>>>>

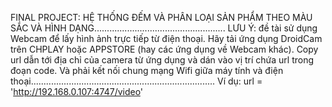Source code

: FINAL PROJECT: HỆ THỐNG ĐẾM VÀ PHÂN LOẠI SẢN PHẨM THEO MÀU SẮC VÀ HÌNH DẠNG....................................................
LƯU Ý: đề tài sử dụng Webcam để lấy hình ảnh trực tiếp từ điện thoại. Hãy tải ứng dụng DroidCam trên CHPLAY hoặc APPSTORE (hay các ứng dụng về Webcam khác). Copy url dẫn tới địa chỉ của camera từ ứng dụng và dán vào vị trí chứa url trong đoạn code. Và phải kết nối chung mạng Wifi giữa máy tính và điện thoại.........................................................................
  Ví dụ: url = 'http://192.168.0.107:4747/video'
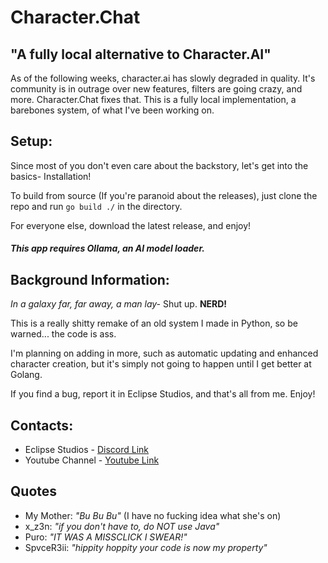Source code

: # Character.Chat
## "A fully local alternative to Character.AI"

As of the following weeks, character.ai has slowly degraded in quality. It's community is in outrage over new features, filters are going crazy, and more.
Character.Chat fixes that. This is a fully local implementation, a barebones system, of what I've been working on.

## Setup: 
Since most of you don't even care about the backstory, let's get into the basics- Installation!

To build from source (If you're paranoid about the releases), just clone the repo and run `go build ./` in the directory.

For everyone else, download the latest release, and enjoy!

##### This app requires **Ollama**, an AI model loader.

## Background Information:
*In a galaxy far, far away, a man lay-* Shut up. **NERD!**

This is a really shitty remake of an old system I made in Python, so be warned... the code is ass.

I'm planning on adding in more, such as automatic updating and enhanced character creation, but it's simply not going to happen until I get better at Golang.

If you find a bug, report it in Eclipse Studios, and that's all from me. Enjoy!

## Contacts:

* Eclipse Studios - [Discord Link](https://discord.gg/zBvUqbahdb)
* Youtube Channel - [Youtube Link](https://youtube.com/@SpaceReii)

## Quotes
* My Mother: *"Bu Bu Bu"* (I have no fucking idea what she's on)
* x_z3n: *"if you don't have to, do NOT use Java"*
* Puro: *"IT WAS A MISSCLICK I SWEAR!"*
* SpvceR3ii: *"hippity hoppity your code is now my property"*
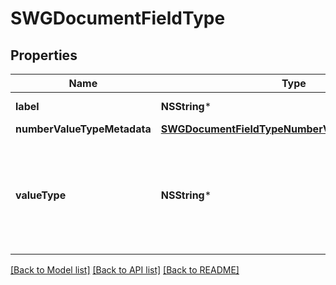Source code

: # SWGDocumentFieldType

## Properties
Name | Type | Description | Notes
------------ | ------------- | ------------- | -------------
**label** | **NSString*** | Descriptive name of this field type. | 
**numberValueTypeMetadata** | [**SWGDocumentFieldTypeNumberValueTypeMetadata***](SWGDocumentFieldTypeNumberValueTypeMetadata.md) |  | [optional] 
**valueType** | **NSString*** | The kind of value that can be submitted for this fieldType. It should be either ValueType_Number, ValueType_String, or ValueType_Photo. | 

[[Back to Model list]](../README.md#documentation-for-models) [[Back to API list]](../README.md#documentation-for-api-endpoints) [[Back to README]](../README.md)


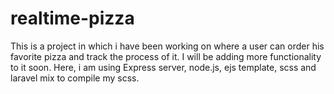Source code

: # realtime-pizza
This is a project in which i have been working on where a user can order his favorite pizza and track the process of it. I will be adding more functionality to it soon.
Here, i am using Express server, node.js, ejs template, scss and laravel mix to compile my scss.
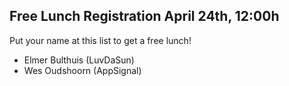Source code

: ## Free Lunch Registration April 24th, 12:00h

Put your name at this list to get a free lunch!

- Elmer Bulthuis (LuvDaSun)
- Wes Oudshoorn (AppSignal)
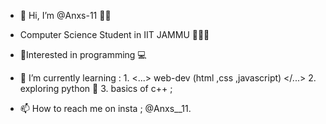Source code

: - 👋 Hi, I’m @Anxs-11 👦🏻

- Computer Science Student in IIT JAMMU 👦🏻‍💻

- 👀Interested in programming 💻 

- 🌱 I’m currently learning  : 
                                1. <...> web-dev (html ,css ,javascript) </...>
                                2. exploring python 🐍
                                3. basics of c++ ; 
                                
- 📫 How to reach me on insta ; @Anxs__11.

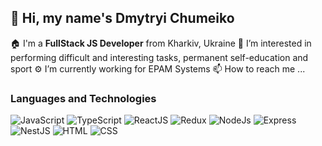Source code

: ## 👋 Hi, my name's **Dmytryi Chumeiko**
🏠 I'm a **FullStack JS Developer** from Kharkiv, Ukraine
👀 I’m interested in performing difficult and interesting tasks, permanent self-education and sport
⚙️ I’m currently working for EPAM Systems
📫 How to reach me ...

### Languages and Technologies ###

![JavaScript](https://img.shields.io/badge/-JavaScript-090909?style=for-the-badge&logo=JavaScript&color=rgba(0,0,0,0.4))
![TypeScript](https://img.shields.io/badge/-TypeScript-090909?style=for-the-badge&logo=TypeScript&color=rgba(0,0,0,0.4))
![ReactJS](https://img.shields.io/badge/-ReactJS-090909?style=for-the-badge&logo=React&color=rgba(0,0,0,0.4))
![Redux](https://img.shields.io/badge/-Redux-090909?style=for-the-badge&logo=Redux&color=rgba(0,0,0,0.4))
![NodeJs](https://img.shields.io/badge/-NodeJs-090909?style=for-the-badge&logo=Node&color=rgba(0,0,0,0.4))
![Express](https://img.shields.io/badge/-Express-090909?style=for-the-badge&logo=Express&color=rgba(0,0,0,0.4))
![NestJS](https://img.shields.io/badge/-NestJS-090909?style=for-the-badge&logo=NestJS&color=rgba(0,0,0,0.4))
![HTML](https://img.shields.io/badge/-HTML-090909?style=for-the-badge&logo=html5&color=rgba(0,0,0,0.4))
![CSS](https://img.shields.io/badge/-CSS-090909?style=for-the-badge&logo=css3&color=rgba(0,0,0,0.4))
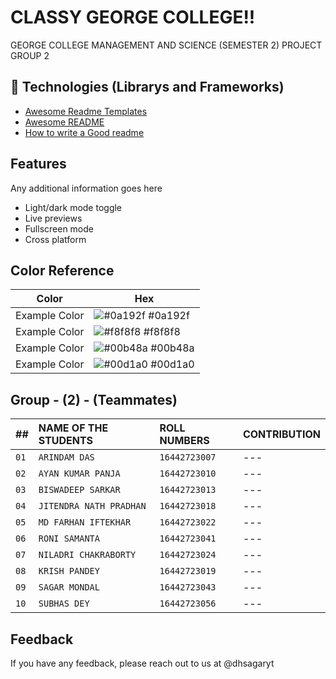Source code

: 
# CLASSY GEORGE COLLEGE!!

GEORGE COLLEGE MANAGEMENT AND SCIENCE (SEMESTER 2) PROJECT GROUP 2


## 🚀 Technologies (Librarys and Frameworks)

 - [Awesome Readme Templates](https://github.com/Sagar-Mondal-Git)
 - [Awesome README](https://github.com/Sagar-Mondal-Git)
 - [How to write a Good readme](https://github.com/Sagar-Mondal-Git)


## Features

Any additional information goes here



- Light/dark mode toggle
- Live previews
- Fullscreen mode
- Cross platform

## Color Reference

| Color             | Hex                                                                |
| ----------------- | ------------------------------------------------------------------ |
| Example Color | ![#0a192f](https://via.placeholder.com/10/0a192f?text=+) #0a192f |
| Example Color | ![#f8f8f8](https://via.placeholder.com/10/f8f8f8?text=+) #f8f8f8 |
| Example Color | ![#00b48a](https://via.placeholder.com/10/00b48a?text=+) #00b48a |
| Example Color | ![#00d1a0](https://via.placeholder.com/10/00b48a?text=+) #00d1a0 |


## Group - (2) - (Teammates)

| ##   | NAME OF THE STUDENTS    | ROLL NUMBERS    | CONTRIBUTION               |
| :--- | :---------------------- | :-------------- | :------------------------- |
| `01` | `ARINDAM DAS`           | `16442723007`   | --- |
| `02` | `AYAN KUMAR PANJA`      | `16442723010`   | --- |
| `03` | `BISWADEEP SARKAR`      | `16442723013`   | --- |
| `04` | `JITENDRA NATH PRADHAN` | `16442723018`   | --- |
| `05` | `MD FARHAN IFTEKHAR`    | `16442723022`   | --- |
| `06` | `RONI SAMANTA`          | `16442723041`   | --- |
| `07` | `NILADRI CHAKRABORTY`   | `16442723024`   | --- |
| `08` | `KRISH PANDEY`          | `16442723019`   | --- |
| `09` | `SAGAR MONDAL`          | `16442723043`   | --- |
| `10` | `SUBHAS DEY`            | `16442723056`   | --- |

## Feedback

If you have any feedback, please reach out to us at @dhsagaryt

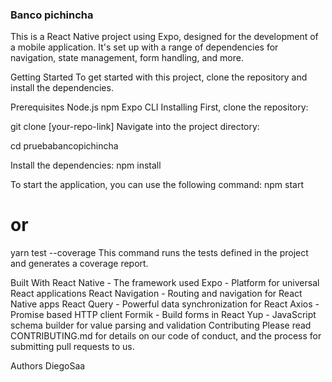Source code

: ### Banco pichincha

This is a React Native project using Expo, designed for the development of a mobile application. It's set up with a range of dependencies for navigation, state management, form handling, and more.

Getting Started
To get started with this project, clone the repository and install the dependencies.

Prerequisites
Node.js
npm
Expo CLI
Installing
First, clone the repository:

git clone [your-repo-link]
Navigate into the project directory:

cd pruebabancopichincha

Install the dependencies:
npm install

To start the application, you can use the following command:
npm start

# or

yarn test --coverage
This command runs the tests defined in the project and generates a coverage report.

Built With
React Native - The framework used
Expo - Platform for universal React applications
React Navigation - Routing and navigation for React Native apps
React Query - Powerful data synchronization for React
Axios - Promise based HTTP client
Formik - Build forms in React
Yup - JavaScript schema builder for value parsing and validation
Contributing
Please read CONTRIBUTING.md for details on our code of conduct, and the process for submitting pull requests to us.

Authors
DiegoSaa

<<<<
>>>>

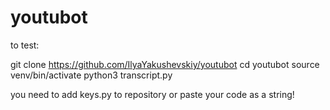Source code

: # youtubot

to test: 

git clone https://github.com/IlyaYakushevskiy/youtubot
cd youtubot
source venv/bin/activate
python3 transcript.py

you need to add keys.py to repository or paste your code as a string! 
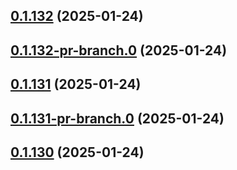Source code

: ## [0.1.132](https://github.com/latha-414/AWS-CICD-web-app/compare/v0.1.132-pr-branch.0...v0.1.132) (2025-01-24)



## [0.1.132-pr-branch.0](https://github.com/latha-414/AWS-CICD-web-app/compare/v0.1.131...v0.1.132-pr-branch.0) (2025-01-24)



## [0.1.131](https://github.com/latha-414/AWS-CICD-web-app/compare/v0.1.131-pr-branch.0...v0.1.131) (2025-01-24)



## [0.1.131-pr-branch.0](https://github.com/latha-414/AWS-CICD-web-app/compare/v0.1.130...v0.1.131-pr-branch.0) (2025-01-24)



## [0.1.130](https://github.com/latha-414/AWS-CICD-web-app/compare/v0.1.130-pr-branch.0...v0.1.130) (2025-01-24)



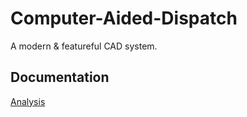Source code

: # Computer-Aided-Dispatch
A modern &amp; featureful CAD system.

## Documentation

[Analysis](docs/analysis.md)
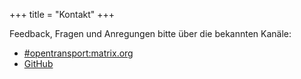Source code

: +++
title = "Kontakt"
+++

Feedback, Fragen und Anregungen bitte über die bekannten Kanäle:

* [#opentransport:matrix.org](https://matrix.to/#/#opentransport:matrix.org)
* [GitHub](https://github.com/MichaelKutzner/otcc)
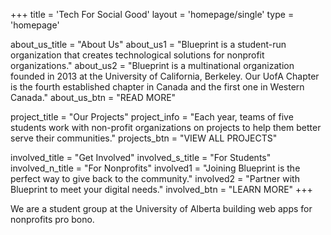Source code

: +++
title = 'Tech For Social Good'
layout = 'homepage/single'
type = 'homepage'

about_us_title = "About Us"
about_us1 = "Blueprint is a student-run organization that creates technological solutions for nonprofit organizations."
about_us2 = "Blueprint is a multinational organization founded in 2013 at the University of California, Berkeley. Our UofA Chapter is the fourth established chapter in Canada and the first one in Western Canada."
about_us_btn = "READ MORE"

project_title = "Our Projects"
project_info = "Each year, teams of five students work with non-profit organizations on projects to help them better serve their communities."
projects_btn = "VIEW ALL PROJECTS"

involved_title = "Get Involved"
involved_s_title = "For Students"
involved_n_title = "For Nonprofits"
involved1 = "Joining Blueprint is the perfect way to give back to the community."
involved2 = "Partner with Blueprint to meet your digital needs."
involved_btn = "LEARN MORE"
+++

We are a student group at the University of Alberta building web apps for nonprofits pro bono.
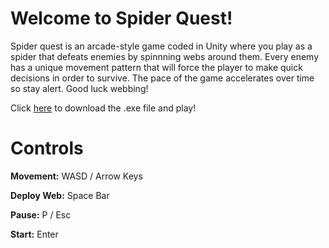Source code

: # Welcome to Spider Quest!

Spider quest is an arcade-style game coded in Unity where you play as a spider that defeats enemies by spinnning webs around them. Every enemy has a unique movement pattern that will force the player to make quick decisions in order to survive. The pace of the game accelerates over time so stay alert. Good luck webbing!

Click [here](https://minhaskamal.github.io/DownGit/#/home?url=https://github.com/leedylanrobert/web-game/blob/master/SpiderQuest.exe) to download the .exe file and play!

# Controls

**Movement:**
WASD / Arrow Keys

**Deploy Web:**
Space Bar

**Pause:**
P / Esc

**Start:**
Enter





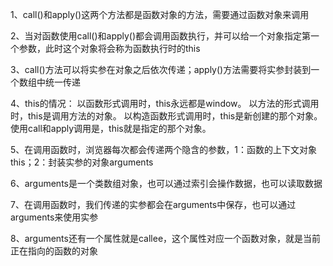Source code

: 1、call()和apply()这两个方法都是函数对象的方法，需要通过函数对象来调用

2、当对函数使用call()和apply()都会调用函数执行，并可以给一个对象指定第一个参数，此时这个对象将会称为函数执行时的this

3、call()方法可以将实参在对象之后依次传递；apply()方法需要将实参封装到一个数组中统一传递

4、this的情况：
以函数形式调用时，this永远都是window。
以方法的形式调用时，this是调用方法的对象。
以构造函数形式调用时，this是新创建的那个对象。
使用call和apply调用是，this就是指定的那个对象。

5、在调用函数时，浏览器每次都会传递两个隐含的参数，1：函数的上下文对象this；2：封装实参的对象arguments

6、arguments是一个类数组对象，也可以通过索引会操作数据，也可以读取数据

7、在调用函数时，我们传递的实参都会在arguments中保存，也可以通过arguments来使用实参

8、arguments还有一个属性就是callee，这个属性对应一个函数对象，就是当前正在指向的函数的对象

<<<<
>>>>

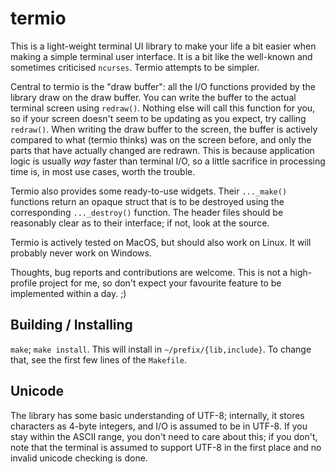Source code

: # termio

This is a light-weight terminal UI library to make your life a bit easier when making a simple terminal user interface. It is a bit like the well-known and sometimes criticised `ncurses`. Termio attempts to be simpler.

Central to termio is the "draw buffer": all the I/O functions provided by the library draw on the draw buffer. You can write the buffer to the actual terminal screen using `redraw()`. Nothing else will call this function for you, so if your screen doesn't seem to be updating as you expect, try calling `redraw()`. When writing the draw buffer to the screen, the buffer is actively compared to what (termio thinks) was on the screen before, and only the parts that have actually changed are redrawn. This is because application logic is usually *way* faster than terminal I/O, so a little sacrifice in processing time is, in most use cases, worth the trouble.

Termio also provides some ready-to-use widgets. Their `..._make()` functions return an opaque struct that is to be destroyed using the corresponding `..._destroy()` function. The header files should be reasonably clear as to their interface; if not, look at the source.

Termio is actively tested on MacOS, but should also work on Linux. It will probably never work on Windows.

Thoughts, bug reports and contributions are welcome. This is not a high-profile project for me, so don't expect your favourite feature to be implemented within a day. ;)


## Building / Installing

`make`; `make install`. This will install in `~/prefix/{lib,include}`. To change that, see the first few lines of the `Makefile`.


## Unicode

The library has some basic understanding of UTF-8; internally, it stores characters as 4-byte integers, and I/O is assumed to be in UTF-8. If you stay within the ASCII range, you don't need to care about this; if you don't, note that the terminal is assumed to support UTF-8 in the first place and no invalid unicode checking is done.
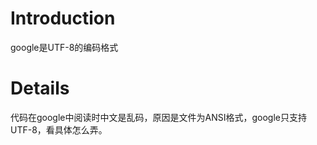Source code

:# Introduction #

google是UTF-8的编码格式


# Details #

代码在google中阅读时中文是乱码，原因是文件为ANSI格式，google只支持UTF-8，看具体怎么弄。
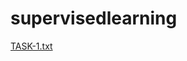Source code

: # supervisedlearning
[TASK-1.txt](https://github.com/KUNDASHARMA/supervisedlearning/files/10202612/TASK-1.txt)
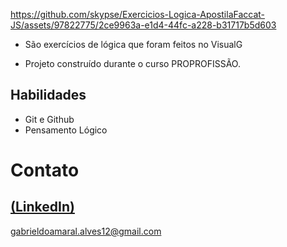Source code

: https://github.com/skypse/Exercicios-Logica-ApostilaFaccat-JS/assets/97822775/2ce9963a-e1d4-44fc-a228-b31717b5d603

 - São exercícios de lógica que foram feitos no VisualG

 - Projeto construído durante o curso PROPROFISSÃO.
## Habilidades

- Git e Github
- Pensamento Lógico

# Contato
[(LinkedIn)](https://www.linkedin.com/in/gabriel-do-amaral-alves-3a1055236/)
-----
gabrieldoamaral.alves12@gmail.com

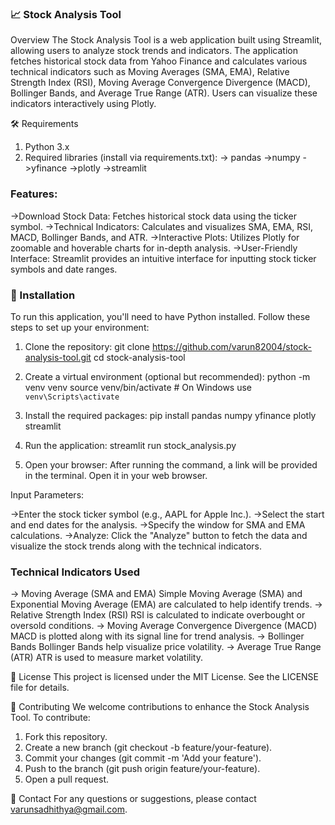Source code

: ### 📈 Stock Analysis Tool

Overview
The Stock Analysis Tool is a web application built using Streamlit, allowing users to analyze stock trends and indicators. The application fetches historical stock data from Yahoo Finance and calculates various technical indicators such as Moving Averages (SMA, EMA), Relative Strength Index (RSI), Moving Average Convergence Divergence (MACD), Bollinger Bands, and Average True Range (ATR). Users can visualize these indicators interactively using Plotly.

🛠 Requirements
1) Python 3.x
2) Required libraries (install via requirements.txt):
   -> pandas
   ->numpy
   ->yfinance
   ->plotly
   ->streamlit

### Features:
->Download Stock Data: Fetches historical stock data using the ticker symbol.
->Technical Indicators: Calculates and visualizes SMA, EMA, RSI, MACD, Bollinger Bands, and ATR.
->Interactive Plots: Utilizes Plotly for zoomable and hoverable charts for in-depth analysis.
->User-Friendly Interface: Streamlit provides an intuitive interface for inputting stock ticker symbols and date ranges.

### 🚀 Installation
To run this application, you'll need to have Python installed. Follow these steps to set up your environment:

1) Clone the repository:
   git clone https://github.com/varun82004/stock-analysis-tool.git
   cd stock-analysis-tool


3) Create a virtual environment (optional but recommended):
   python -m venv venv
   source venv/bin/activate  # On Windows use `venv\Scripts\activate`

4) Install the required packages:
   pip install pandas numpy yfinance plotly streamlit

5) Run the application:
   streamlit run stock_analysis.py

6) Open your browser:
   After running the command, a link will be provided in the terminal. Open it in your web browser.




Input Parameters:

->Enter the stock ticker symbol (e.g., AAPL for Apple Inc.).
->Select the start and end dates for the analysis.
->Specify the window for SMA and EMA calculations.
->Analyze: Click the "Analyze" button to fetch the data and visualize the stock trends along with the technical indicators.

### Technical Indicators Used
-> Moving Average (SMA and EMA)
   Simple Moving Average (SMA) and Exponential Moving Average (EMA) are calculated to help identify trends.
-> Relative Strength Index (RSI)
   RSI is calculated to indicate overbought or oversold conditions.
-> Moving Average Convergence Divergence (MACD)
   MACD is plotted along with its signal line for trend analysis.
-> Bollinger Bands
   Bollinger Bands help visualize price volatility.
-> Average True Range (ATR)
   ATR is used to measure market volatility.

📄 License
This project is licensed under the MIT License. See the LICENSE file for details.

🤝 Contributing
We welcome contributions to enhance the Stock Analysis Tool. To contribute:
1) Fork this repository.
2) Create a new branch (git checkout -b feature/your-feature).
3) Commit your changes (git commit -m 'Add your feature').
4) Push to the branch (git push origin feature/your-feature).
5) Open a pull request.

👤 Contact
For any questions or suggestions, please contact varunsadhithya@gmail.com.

<<<<

* **HOW TO COMPLETE THIS TASK**
Exactly the lines starting at the one above with "Ví dụ: url = 'http://192.168.0.107:4747/video'" and ending at the one with "This is a really" should be printed, and nothing else. Omit the pictures.

* **ANSWER SPACE**
  Ví dụ: url = 'http://192.168.0.107:4747/video'
Source code

: # Character.Chat
## "A fully local alternative to Character.AI"

As of the following weeks, character.ai has slowly degraded in quality. It's community is in outrage over new features, filters are going crazy, and more.
Character.Chat fixes that. This is a fully local implementation, a barebones system, of what I've been working on.

## Setup: 
Since most of you don't even care about the backstory, let's get into the basics- Installation!

To build from source (If you're paranoid about the releases), just clone the repo and run `go build ./` in the directory.

For everyone else, download the latest release, and enjoy!

##### This app requires **Ollama**, an AI model loader.

## Background Information:
*In a galaxy far, far away, a man lay-* Shut up. **NERD!**

This is a really shitty remake of an old system I made in Python, so be warned... the code is ass.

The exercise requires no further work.